▶ Data excerpts
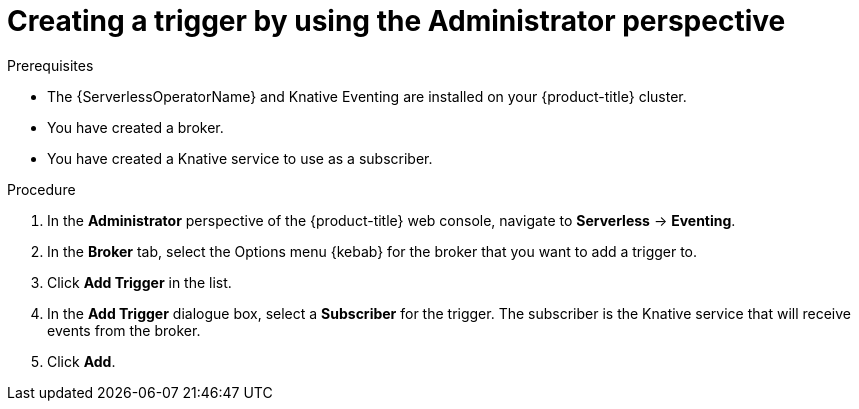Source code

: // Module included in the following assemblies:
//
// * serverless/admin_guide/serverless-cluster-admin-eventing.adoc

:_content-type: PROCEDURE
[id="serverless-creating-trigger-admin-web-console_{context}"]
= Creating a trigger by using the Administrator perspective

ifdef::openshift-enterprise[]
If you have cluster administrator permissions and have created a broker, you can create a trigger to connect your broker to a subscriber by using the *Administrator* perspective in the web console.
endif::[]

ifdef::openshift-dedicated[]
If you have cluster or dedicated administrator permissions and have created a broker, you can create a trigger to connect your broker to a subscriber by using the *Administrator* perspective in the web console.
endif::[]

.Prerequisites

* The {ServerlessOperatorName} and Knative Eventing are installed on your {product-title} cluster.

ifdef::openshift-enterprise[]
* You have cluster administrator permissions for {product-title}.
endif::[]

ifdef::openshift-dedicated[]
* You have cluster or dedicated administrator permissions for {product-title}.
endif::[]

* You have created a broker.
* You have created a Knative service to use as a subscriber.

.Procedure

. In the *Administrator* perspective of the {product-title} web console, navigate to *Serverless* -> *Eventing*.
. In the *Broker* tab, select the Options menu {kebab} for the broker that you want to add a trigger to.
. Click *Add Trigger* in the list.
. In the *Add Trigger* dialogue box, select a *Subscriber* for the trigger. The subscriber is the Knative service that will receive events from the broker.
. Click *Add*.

▶ Job
Total lines with "dedicated" in the records above: report that figure alone.

▶ Your response
4